A UNA VICENDA che già di per sé presenta diversi punti di domanda, si aggiunge la chiamata del consolato tunisino alla famiglia di Latif per annunciare la morte del ragazzo, avvenuta la mattina del 3 dicembre, quasi una settimana dopo il decesso. Uno squarcio nella vita dei genitori e dei suoi parenti più stretti per una persona che fino a quel momento non aveva mai dato segni di particolari problemi fisici che potessero portare, secondo i familiari, a una morte prematura.

«Ho solo le urla della madre al telefono», sono le parole del deputato tunisino Majdi Karbai (Attayar), da sempre attivo sul tema migratorio e contattato da un cugino di Latif una volta appresa la notizia. «Quando ha chiamato mi ha riferito del consolato e del fatto che si trattasse di morte naturale. Il ragazzo è uno sportivo e non soffre di malattie croniche. È una storia che mi ha stupito molto», prosegue Karbai che ha già segnalato il caso al Garante nazionale dei diritti delle persone detenute o private della libertà personale e alla campagna «LasciateCIEntrare».
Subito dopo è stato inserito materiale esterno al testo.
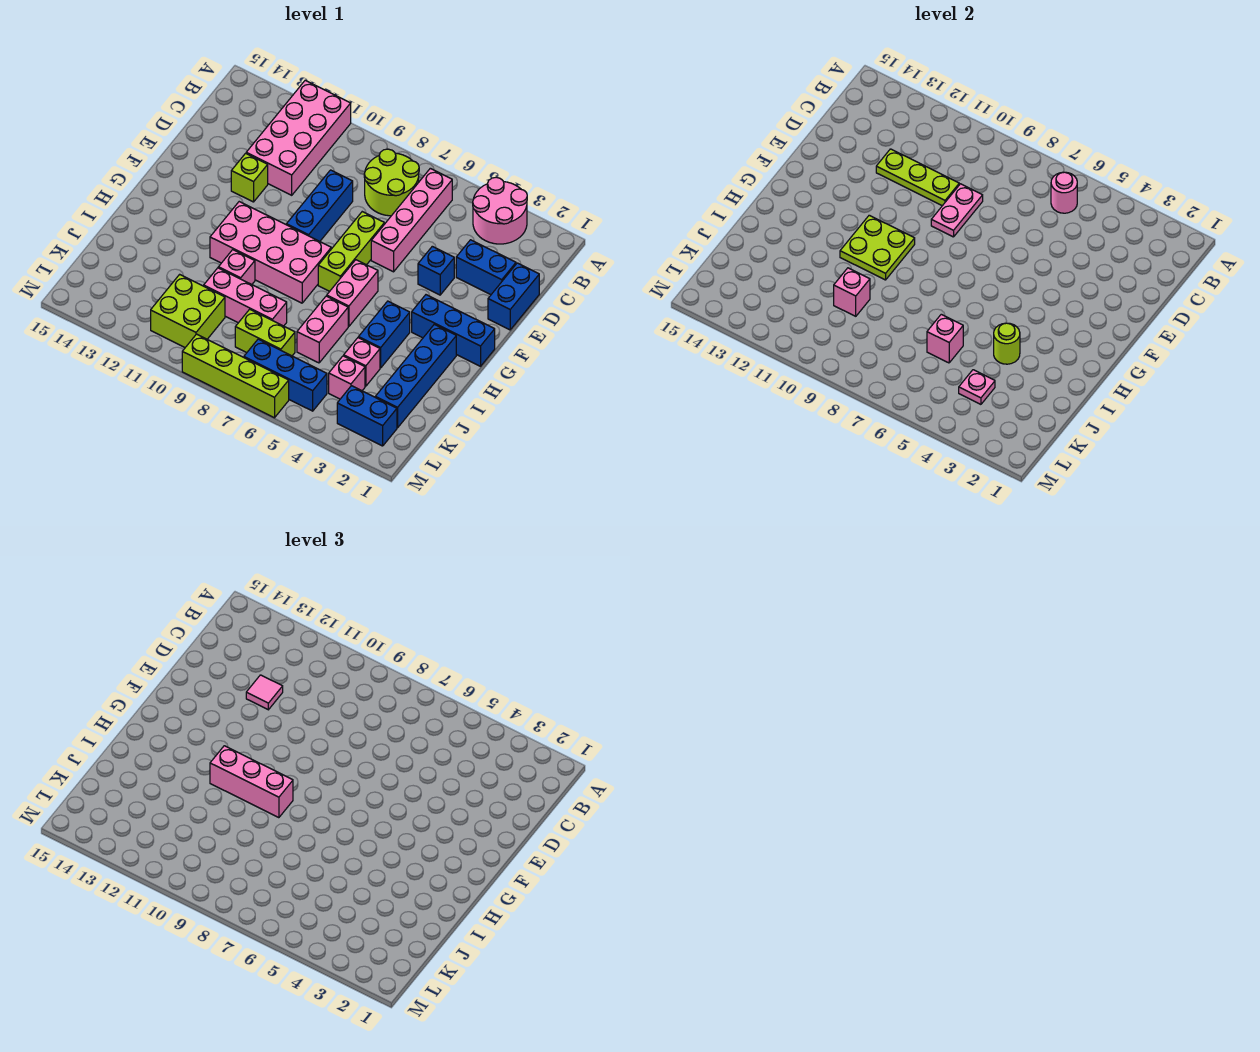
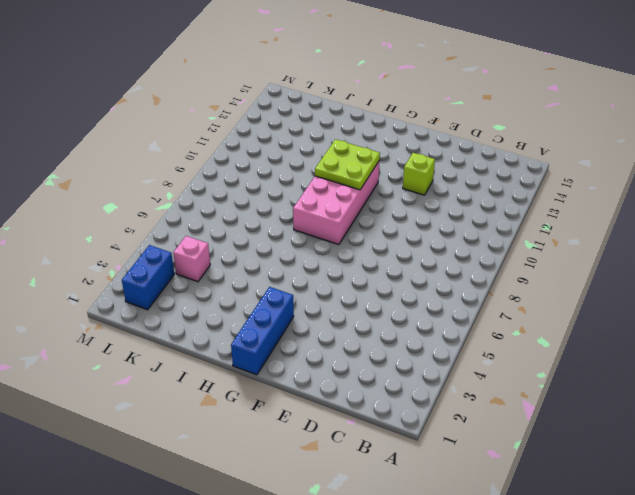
none -> pink 2x2 round brick [473,177,527,244]
none -> pink 2x4 brick [246,80,351,195]
none -> pink 1x4 brick [371,168,452,272]
none -> lime 2x2 round brick [364,149,419,216]

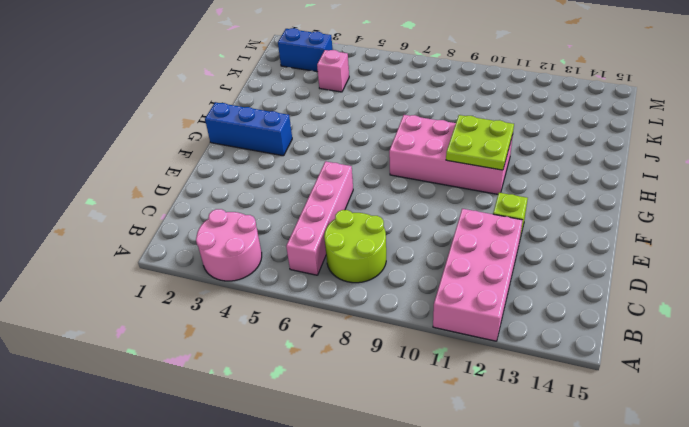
none -> blue 1x2 brick [488,263,539,330]
none -> blue 1x2 brick [456,240,516,295]
none -> blue 1x3 brick [286,170,353,241]
none -> blue 1x1 brick [418,246,454,295]

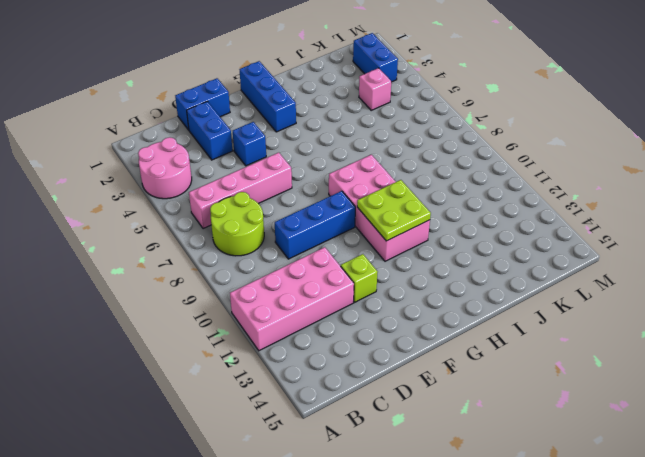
none -> lime 1x3 brick [318,212,384,291]
none -> pink 1x2 brick [327,260,378,326]
none -> blue 1x4 brick [375,324,456,428]
none -> blue 1x2 brick [359,301,410,368]

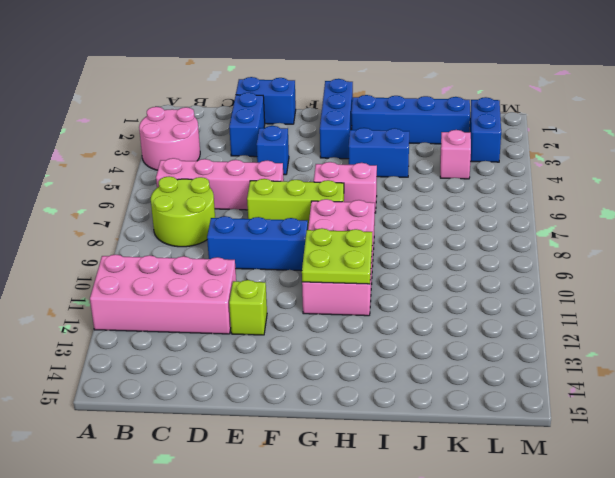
none -> pink 1x2 brick [297,296,348,363]
none -> pink 1x1 brick [218,250,255,284]
none -> pink 1x1 brick [344,338,380,386]
none -> pink 1x3 brick [204,268,287,326]

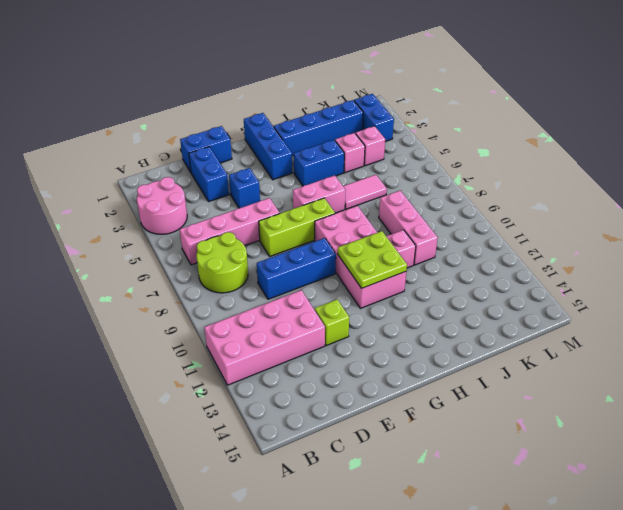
pink 1x2 tile [343,175,387,209] -> pink 1x2 brick [297,296,348,363]
none -> lime 1x2 brick [235,309,295,356]
none -> lime 2x2 brick [151,274,225,347]
none -> blue 1x3 brick [244,339,327,411]
none -> lime 1x4 brick [182,334,289,418]

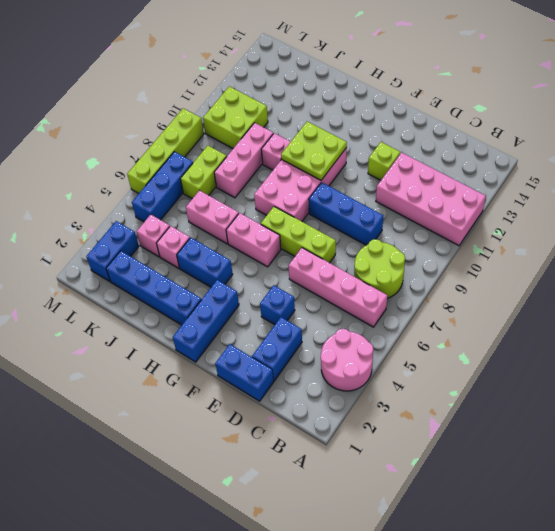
none -> pink 1x1 round brick [1051,172,1077,213]
none -> pink 1x2 plate [931,184,983,237]
none -> lime 1x3 plate [876,149,959,206]
none -> lime 1x1 round brick [994,323,1020,364]

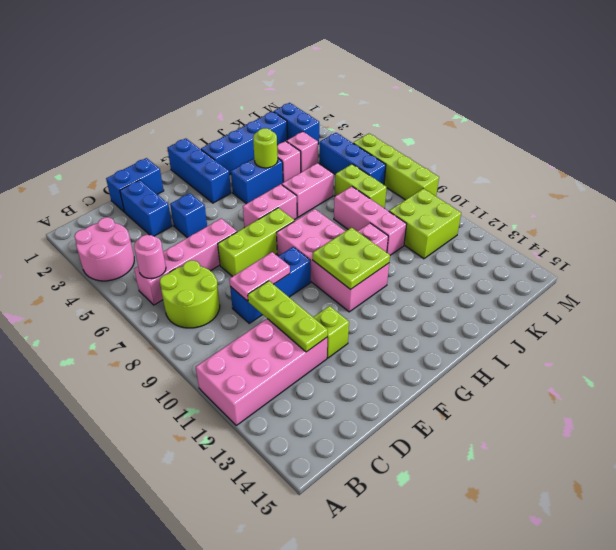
none -> pink 1x1 brick [927,314,963,363]
none -> pink 1x1 brick [834,268,870,316]
none -> pink 1x1 plate [959,370,995,404]
none -> pink 1x1 tile [246,675,283,710]

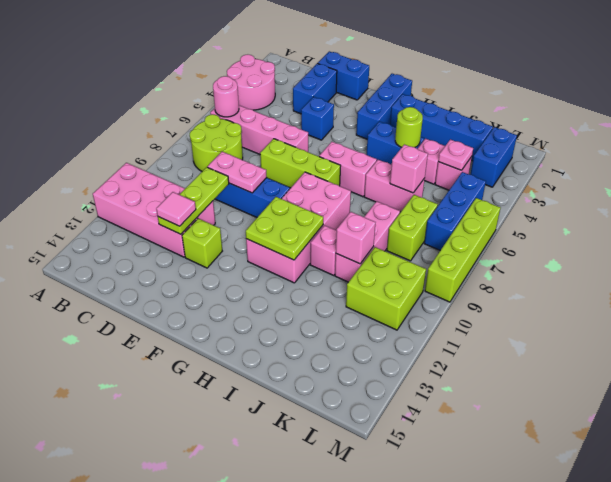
none -> pink 1x3 brick [210,746,293,818]

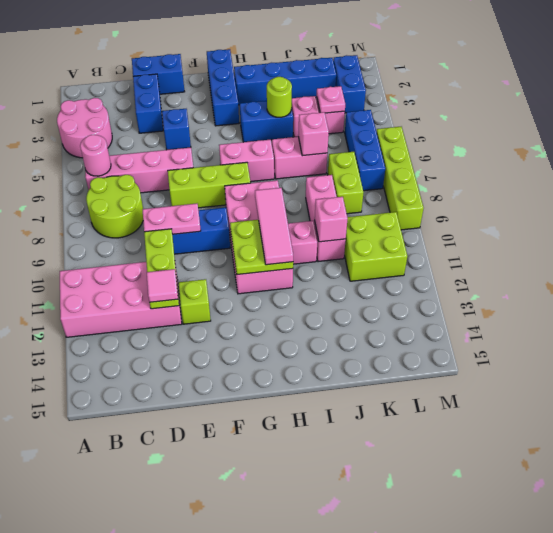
pink 1x3 tile [255,188,293,265] -> pink 1x3 brick [210,746,293,818]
NON È UN CASO che Abdel Latif si trovasse al Cpr di Ponte Galeria. La Tunisia è il primo paese per i rimpatri dall’Italia. Una procedura che avviene attraverso pratiche chiare e ben definite dopo il riconoscimento consolare all’aeroporto di Palermo e un periodo di fermo amministrativo in uno dei centri di permanenza per il rimpatrio. Un processo che si era fermato durante l’emergenza sanitaria e che è ripreso con forza dopo l’incontro dell’agosto 2020 dei ministri Di Maio e Lamorgese in Tunisia con il presidente della Repubblica Kais Saied e l’allora primo ministro Hichem Mechichi.
A seguito di quell’incontro venne firmato un accordo di 8 milioni di euro tra i due ministeri degli Esteri per la manutenzione ordinaria di sei motovedette già in possesso della guardia costiera tunisina, in cambio del ripristino delle procedure di rimpatrio.

DA AGOSTO A DICEMBRE 2020 i rimpatri sono stati oltre 2mila, mentre da gennaio 2021 a novembre dello stesso anno sono stati più di 1600. Secondo i dati forniti dal Dipartimento della pubblica sicurezza elaborati dal Garante nazionale dei diritti delle persone private della libertà personale, sempre nel 2021 meno del 50% delle persone transitate nei Cpr è stata effettivamente rimpatriata, la maggior parte di queste (più del 70%) era di origine tunisina.

Il deputato Majdi Karbai il 30 novembre scorso ha riportato un cospicuo aumento dei voli di ritorno verso l’aeroporto di Tabarka, città a nord della Tunisia: al momento sarebbero tre a settimana, 40 persone alla volta.